Highly interesting and entertaining tech article on CIA, FBI, etc.

         

weeks

3:25 am on Dec 3, 2006 (gmt 0)

WebmasterWorld Senior Member 10+ Year Member Top Contributors Of The Month



I highly recommend “Open Source Spying” by Clive Thompson in the New York Times Sunday Magazine. Anyone who has shared information successfully on this or any board, watched search engines become more and more useful or reads blogs or wikis will be fascinated.

The link to the story is here [nytimes.com], but you might need to register (free).

Here are just a few points from the 7,500 word cover story.

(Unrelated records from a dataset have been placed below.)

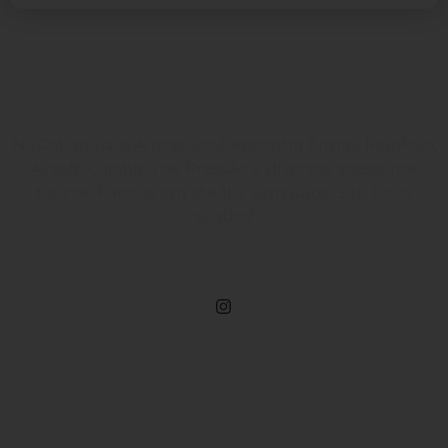
Na Cabana das Armas você encontra Armas, Munição,
Airsoft, Carabina de Pressão e diversos acessórios
táticos. Parcele em até 10x sem juros. Site 100%
seguro!
Rua Engenheiros Rebouças, 1581 - Rebouças, Curitiba-PR
Compre Por Telefone
(41) 3503-4033
Estamos No WhatsApp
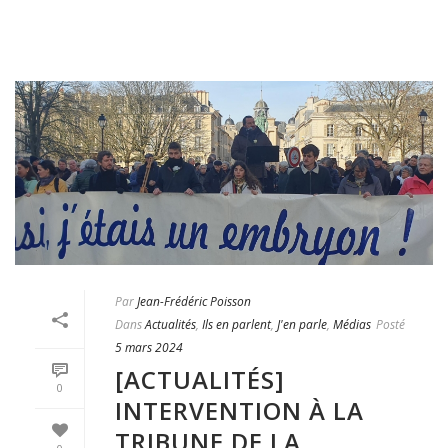
Par
Jean-Frédéric Poisson
Dans
Actualités
,
Ils en parlent
,
J'en parle
,
Médias
Posté
5 mars 2024
[ACTUALITÉS]
0
INTERVENTION À LA
TRIBUNE DE LA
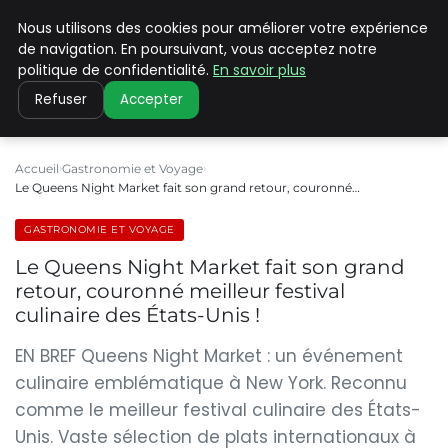
Nous utilisons des cookies pour améliorer votre expérience
PILAT PATRIMOINES
de navigation. En poursuivant, vous acceptez notre
politique de confidentialité.
En savoir plus
Refuser
Accepter
Accueil
Gastronomie et Voyage
Le Queens Night Market fait son grand retour, couronné…
GASTRONOMIE ET VOYAGE
Le Queens Night Market fait son grand
retour, couronné meilleur festival
culinaire des États-Unis !
EN BREF Queens Night Market : un événement
culinaire emblématique à New York. Reconnu
comme le meilleur festival culinaire des États-
Unis. Vaste sélection de plats internationaux à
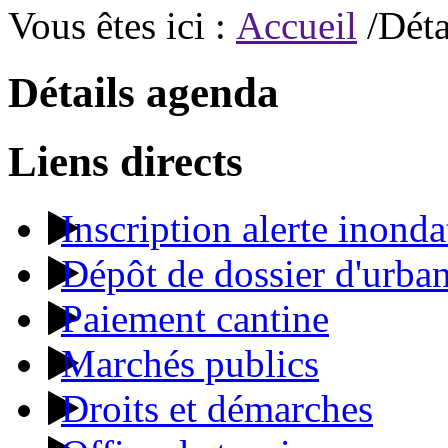
Vous êtes ici :
Accueil
/Déta
Détails agenda
Liens directs
Inscription alerte inonda
Dépôt de dossier d'urba
Paiement cantine
Marchés publics
Droits et démarches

. . . spies are beginning to wonder why their technology has fallen so far behind . . . many of them believe the answer may lie in the interactive tools the world’s teenagers are using to pass around YouTube videos and bicker online about their favorite bands.

Zalmai Azmi — currently the chief information officer of the F.B.I. — was working at the Department of Justice on a data-sharing project with an intelligence agency. He requested data that the agency was supposed to have scrubbed clean of all classified info. Yet when it arrived, it contained secret information. What had gone wrong? The agency had passed it through filters that removed any document marked “secret” — but many documents were stamped “SECRET,” in uppercase, and the filter didn’t catch the difference.

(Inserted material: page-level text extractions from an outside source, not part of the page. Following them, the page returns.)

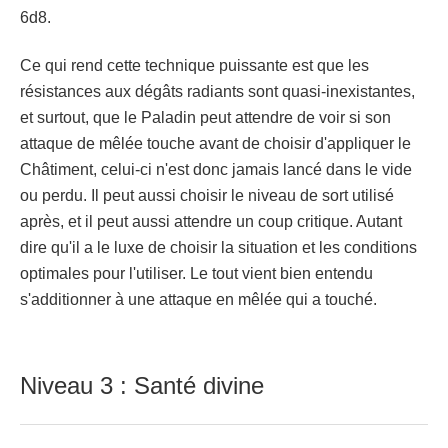
6d8.
Ce qui rend cette technique puissante est que les
résistances aux dégâts radiants sont quasi-inexistantes,
et surtout, que le Paladin peut attendre de voir si son
attaque de mêlée touche avant de choisir d'appliquer le
Châtiment, celui-ci n'est donc jamais lancé dans le vide
ou perdu. Il peut aussi choisir le niveau de sort utilisé
après, et il peut aussi attendre un coup critique. Autant
dire qu'il a le luxe de choisir la situation et les conditions
optimales pour l'utiliser. Le tout vient bien entendu
s'additionner à une attaque en mêlée qui a touché.
Niveau 3 : Santé divine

Meyerrose’s office is building three completely separate versions of Intellipedia for each of the three levels of secrecy: Top Secret, Secret and Unclassified.

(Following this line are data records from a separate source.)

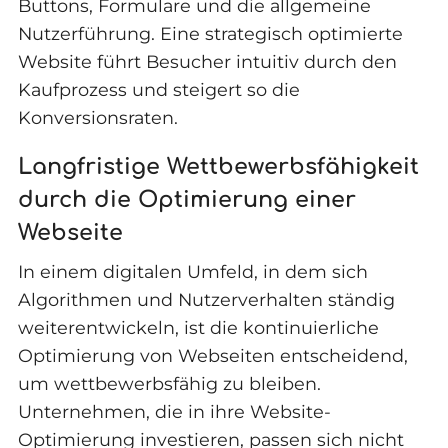
Buttons, Formulare und die allgemeine
Nutzerführung. Eine strategisch optimierte
Website führt Besucher intuitiv durch den
Kaufprozess und steigert so die
Konversionsraten.
Langfristige Wettbewerbsfähigkeit
durch die Optimierung einer
Webseite
In einem digitalen Umfeld, in dem sich
Algorithmen und Nutzerverhalten ständig
weiterentwickeln, ist die kontinuierliche
Optimierung von Webseiten entscheidend,
um wettbewerbsfähig zu bleiben.
Unternehmen, die in ihre Website-
Optimierung investieren, passen sich nicht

…top-secret information is becoming less useful than it used to be . . . . The time is past for analysts to act like “monastic scholars in a cave someplace,” he added, laboring for weeks or months in isolation to produce a report.

The most valuable spy system is one that can quickly assemble disparate pieces that are already lying around — information gathered by doctors, aid workers, police officers or security guards at corporations.

The Spying 2.0 vision has thus created a curious culture battle in intelligence circles. Many of the officials at the very top . . . are intrigued by the potential of a freewheeling, smart-mobbing intelligence community. The newest, youngest analysts are in favor of it, too. The resistance comes from the “iron majors” — career officers who occupy the enormous middle bureaucracy of the spy agencies.

[edited by: lawman at 12:16 pm (utc) on Dec. 3, 2006]
[edit reason] Fix Quote Tag - Edit To Conform To TOS 10 [/edit]

Essex_boy

8:49 am on Dec 3, 2006 (gmt 0)

WebmasterWorld Senior Member 10+ Year Member Top Contributors Of The Month



Im not really surprised, throuugh my work I take on witness protection placements from the police, now you would have thought theyd have known what they were doing?

Wrong. Not a clue, I recall sitting down with two officers explaining how people are found using the most basic of searches these 2 were dumbstruck.

The placement was a man fleeing from seriously heavy drug dealers, I didnt rate his chances.